» **Given passage**:
-- Opening Marker --

Amidst growing criticism of his failure to respond to the data harvesting scandal story that broke over last weekend, Facebook CEO Mark Zuckerberg left it five days before posting this statement: "We know that this was a major violation of peoples' trust, and I deeply regret that we didn't do enough to deal with it. We have a responsibility to protect your data, and if we can't then we don't deserve to serve you. I've been working to understand exactly what happened and how to make sure this doesn't happen again." This was followed by some excruciating TV interviews with the likes of CNN, in which he (eventually) apologised.

Is it just me, or has anyone else noticed that whenever a big organisation is implicated in something so scandalous that the main man has to front up - be it the recent Oxfam case or a Social Services blunder or a Police travesty of justice or some Government debacle or a cheating Aussie cricket captain - they all follow the same basic script? 'We recognise we've made mistakes, we're going to look into it and we're going to learn from them'? It's almost as if they've been advised by some PR consultants about what to say in a PR disaster situation.

Mark essentially reiterated this tried and tested script, looked suitably embarrassed and assured us that he'll put the measures in place to ensure it doesn't happen again. Facebook oven took full page ads in the Sunday papers to publish Zuckerberg's statement and express their contrition.

Great, so that's that then, thanks Mark. Hopefully the share price will recover that $50M and we'll all get back to normal.

The thing is though, whilst the Cambridge Analytica story only came to light last week, there are apparently hundreds of millions more Facebook users who are likely to have had their private information harvested by other companies through the apps Facebook allowed developers to utilise, with their APIs, over many years. This policy allowed developers to access the personal data of friends of people who used apps, without the knowledge or permission of those friends, through a feature called 'Friends Permission'. There were many of these apps, apparently tens of thousands, who accessed Facebook user data and in return they gave Facebook a 30% cut, which is estimated amounted to something in the order of 17 Billion of dollars and may go a long way to explain why the company has, historically at least, turned a blind eye.

-- Closing Marker --

» **Material supplied**:
-- Opening Marker --

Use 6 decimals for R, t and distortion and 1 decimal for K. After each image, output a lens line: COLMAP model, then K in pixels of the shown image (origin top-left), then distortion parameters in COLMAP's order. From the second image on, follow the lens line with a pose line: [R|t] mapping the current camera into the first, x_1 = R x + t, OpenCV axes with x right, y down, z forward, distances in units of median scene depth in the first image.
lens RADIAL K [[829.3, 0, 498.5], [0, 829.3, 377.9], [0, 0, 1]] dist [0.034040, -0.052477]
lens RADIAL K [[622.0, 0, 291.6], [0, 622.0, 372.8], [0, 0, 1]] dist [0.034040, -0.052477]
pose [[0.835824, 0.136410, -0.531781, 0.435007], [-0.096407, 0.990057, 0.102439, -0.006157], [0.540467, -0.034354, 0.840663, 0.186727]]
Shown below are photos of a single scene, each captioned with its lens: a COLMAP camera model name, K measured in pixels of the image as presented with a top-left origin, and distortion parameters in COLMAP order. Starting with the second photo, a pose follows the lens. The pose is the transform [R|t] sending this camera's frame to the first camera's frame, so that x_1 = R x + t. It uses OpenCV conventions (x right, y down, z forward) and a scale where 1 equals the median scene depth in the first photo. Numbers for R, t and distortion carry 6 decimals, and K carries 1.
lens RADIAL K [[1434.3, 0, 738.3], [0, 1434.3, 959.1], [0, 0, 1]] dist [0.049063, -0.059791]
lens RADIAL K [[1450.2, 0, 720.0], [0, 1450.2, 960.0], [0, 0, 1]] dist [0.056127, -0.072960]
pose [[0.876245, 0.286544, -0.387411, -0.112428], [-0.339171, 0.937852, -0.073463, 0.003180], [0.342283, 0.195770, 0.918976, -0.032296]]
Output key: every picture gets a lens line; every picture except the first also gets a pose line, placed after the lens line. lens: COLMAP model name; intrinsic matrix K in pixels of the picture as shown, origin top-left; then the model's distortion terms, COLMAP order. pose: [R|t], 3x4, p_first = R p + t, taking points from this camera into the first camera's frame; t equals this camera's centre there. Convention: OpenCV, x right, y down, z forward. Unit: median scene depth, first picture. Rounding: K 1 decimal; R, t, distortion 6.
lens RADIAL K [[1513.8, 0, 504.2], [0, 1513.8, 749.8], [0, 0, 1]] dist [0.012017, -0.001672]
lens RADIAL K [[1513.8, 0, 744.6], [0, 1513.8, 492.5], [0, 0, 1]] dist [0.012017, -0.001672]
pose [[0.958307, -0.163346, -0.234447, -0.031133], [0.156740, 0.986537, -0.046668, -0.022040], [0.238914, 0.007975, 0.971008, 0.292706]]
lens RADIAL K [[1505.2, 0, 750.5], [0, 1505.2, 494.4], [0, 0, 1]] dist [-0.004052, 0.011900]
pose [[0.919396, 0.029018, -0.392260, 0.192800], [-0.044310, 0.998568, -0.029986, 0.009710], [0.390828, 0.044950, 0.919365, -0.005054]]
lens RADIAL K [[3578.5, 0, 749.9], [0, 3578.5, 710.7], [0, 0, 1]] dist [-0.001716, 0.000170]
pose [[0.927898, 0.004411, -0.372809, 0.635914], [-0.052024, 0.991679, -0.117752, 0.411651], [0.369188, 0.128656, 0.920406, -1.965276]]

-- Closing Marker --

» **Problems to work on**:
1) In the Facebook article, how many days did Mark Zuckerberg wait before posting his statement?
2) Please duplicate everything in the Facebook article from "Is it just me, or" down to "PR disaster situation.".
3) Write the next part of the Facebook article, picking up after its last sentence.

» **Results**:
1) Five days.

2)
Is it just me, or has anyone else noticed that whenever a big organisation is implicated in something so scandalous that the main man has to front up - be it the recent Oxfam case or a Social Services blunder or a Police travesty of justice or some Government debacle or a cheating Aussie cricket captain - they all follow the same basic script? 'We recognise we've made mistakes, we're going to look into it and we're going to learn from them'? It's almost as if they've been advised by some PR consultants about what to say in a PR disaster situation.

3)
Disturbingly, it's not as if they weren't aware of the risks as there are several former executives and employees who were warning them - for years - about potential major data breaches. For example, Sandy Parakilas was their operations manager responsible for data and was warning the company back in 2011 - that's 7 years ago - about these risks, so he hasn't been surprised by the recent events: "It's been painful watching because I know that they could have prevented it."

He was asked, in a recent Guardian interview, what kind of controls Facebook had put in place over the data given to outside developers: "Zero. Absolutely none. Once the data left Facebook servers there was not any control, and there was no insight into what was going on." He challenged his bosses but he said their response was: "They said do you really want to see what you'll find? They felt it was better not to know. I found that utterly shocking and horrifying." Only when the furore about possible Russian influence in the US election hit the headlines in 2017, and Facebook were hauled before Congress, did they recognise the problem and even then "...they treated it like a PR exercise, they seemed to be entirely focused on limiting their liability and exposure rather than helping the country address a national security issues." Said Parakilas, one of several former executives who have been voicing similar concerns for some time.

The disregard of this issue and of the many warnings over many years about it, illustrates an - at best blasé at worst negligent - attitude which is symptomatic of an organisation that continually fails to police its platform. They've been slow to prevent use by paedophiles and terrorists, fake news is widespread as is trolling and bullying, democracy has now been undermined and there's a repeatedly arrogant attitude towards their users' privacy.

Writing in the Mail, Amanda Platell doesn't hold back on Zuckerberg: "Along with Zuckerberg’s unscrupulous greed, there’s his cowardice. Following the data-mining scandal, he disappeared for days. Only when the scale of the calamity it had caused Facebook became apparent — £35 billion wiped off the firm’s value in two days — did he make a statement. On top of greed and cowardice, we can add hypocrisy. Zuckerberg has relentlessly paraded his moral credentials, giving money to education projects, pledging billions to charities. He even called for a global tax on all workers to provide a universal basic income for all men and women. Yet Facebook does all it can to shelter its billions from the taxman. In 2016 in the UK, it paid just £5.1 million corporation tax on a profit of £58.4 million, a rate of less than 10 per cent. Zuckerberg makes the infamous U.S. Robber Barons of the 19th century, men such as oil magnate John D. Rockefeller, steel tycoon Andrew Carnegie, and transport king Cornelius Vanderbilt — who built fortunes often by questionable means — look like vicars at a tea party."